## [MATERIAL TO PROCESS]
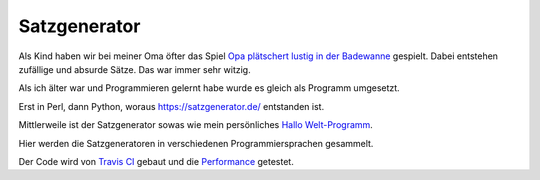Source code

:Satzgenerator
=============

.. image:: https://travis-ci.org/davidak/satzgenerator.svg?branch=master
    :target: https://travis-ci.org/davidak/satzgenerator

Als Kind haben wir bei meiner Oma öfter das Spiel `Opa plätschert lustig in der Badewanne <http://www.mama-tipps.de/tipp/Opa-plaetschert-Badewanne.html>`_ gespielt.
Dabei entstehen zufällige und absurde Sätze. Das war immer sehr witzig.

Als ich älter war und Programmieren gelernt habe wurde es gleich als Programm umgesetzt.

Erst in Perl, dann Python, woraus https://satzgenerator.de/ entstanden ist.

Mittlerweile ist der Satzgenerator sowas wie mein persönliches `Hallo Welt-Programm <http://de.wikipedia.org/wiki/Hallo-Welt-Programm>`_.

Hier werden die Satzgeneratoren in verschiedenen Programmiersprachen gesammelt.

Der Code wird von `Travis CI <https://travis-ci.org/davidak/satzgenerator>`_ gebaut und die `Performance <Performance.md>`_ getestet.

## [AIM OF THE EXERCISE]
The answer is the records above, repeated exactly, with no picture in it.

## [EXPECTED OUTPUT]
Source code

:Satzgenerator
=============

.. image:: https://travis-ci.org/davidak/satzgenerator.svg?branch=master
    :target: https://travis-ci.org/davidak/satzgenerator

Als Kind haben wir bei meiner Oma öfter das Spiel `Opa plätschert lustig in der Badewanne <http://www.mama-tipps.de/tipp/Opa-plaetschert-Badewanne.html>`_ gespielt.
Dabei entstehen zufällige und absurde Sätze. Das war immer sehr witzig.

Als ich älter war und Programmieren gelernt habe wurde es gleich als Programm umgesetzt.

Erst in Perl, dann Python, woraus https://satzgenerator.de/ entstanden ist.

Mittlerweile ist der Satzgenerator sowas wie mein persönliches `Hallo Welt-Programm <http://de.wikipedia.org/wiki/Hallo-Welt-Programm>`_.

Hier werden die Satzgeneratoren in verschiedenen Programmiersprachen gesammelt.

Der Code wird von `Travis CI <https://travis-ci.org/davidak/satzgenerator>`_ gebaut und die `Performance <Performance.md>`_ getestet.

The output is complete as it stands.